■ **Selected passage**
------

The truth is I’d put UC Davis down as a filler option. Few people in the United Kingdom know much about UC Davisunlike UC Berkeley its academic reputation is still in the making and it’s certainly no big city like Los Angeles, I couldn’t even place it on a map.

But before you get angry and smother me with an Aggie Pack T-shirt I want to tell you how all this changed, how I went from ignorant to Aggie.

I guess it started with the weather. The cliché of a bad weathered Britain is exaggerated but not entirely inaccurate. To have more than a few days of sunshine in a row was a revelation to me, and promised a change for my pale complexion.

Davis itself also made a good first impression. With its green and relaxed downtown area dominated by places to stop and eat I soon found any homesickness cured.

I was lulled into thinking that my problems were a whole world away. Paper due? Exam tomorrow? Just go for a stroll downtown and I promise you it won’t seem too bad.

The campus too felt less like a place of work and more like a recreation area. Soon on I had a relaxed routine of meeting friends at the Memorial Union, grabbing a drink at the Coffee House, playing a game of tennis on the courts and watching the ducks in the arboretum.

Soon enough classes became interruptions in a quaint life of socializing and duck watching. But they too played their part in my conversion. In Britain a degree program is relatively fixed; if you study a subject there is not much opportunity to dabble in another.

Yet at UC Davis, a new world of academia was opened up to me. I was able to take a creative writing course, a painting class, as well as investigate more obscure areas of my subjects of philosophy and English literature.

Even though it felt like a return to high school, with enforced attendance policies and daily assignments, it allowed for a flexibility of study that I had never been offered before.

For the most part UC Davis professors are experts in their fields. I found it particularly strange to be taught by a professor who wrote a book that had been a textbook of mine last year. I was something near star-struck.

Within a few weeks I had fully warmed to the campus and its weekly life. But to say Davis itself offers much outside of studying, genteel recreation and duck watching is misleading for anyone under 21.

Its strength here is in its proximity to so many amazing places and natural wonders, such as San Francisco or Lake Tahoe.

But too soon my return to the UK approaches and I expect it will come like an injection of reality. But after a year of study here it’s fair to say that I might just find Davis to be too nice.

------

■ **Entries provided**
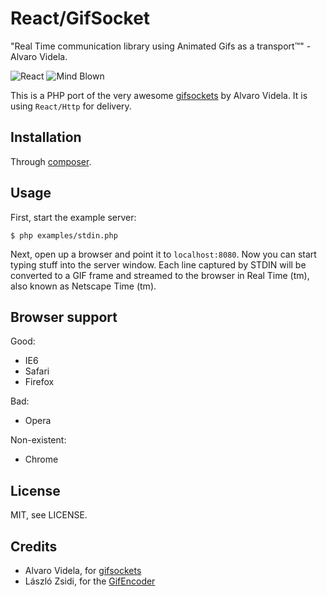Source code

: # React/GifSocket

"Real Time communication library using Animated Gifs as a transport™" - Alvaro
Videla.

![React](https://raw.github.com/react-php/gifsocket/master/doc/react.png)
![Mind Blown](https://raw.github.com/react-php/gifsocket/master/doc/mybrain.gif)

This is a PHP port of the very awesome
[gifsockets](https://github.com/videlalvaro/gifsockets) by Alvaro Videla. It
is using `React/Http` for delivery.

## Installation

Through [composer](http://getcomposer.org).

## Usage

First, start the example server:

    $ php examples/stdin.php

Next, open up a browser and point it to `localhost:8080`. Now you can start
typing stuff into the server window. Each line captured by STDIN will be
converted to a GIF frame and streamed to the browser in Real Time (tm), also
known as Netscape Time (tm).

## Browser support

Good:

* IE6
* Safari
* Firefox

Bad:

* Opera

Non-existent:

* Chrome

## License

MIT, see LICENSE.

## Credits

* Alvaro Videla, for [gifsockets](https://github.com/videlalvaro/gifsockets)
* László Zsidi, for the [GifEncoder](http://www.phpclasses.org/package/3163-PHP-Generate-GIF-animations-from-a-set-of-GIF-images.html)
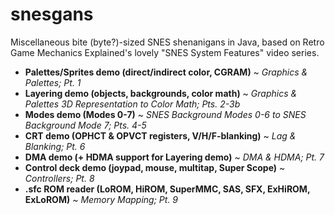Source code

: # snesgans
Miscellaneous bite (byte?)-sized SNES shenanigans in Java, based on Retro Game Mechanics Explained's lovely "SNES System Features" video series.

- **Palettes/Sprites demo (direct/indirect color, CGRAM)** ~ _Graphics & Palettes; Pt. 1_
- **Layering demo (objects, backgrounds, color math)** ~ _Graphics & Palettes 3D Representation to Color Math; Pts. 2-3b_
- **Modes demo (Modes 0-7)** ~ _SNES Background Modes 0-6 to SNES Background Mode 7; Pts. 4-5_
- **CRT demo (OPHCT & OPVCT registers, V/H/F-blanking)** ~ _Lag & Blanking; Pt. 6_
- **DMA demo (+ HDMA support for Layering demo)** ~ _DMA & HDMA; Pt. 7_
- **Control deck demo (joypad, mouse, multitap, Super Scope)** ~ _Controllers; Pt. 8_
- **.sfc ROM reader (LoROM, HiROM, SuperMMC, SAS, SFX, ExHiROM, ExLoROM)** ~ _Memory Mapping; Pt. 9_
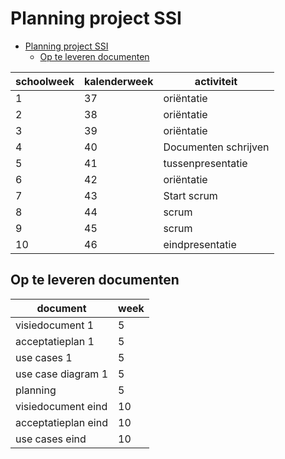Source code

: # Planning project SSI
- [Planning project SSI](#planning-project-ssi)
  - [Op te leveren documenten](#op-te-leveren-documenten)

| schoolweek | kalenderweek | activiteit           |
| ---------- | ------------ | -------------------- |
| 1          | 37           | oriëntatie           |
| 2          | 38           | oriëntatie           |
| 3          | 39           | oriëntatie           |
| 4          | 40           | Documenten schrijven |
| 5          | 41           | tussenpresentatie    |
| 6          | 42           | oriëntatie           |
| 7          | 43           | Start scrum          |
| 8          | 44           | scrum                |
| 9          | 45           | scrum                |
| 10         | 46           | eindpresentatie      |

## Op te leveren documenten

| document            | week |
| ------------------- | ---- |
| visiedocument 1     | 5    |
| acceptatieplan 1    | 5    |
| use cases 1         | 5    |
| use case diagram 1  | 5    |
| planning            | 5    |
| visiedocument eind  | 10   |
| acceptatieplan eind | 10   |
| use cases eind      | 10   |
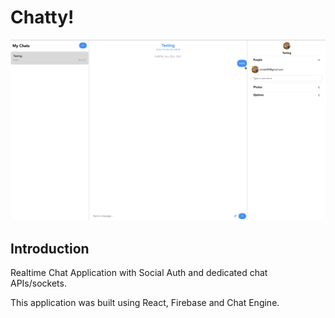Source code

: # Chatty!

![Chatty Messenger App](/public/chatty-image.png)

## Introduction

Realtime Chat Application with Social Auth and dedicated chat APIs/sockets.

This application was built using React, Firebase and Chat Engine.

------

■ **Required action 1**
In the essay on UC Davis, what courses outside philosophy and English literature did the writer take?
■ **Required action 2**
Please extend the essay on studying at UC Davis beyond its last sentence.
The records have no connection to the text about studying at UC Davis.

■ **Task result 1**
A creative writing course and a painting class.

■ **Task result 2**
This sentiment isn’t so much a criticism of Davis, but more a comment on the United States in general.

I can best analogize it to the feeling I had when I saw Britney Spears live in Sacramento this April. Sure she looked great shimmying about for all she was worth and the audience was loving it, but it was just a bit too fake.

The emphasis was on surface over substance. The same idea goes for a lot about Davis and its university.

In the midst of a water crisis the university lawns remain watered, during exam week the Activities and Recreation Center is still busier than the library, and when you go for a burger the cashier asks you how you are, but they don’t care, not really.

I heard a rumor when I first arrived that all the homeless people here are given a free bus pass to Berkeley. True or not, it’s clear that Davis is far from a diverse society and likes to keep things clean and orderly.

But for many people it’s this safety of Davis that makes it such an attractive city to live in.

It’s a semi-sterilized bubble that gives us time to study and grow as independent people without our parents having to worry. A place where cops have fewer murders and more bike violations to worry about.

I have no doubt that UC Davisglobal reputation will continue its rise. In a few years I am sure I will be boasting of my year of study here.

But at the same time I am glad to return to the real world again; where grass goes yellow when it’s hot and the police don’t care if you talk on the phone whilst cycling.

So, all that remains to be said is this: Thanks for the memories UCD, don’t forget to stay in touch.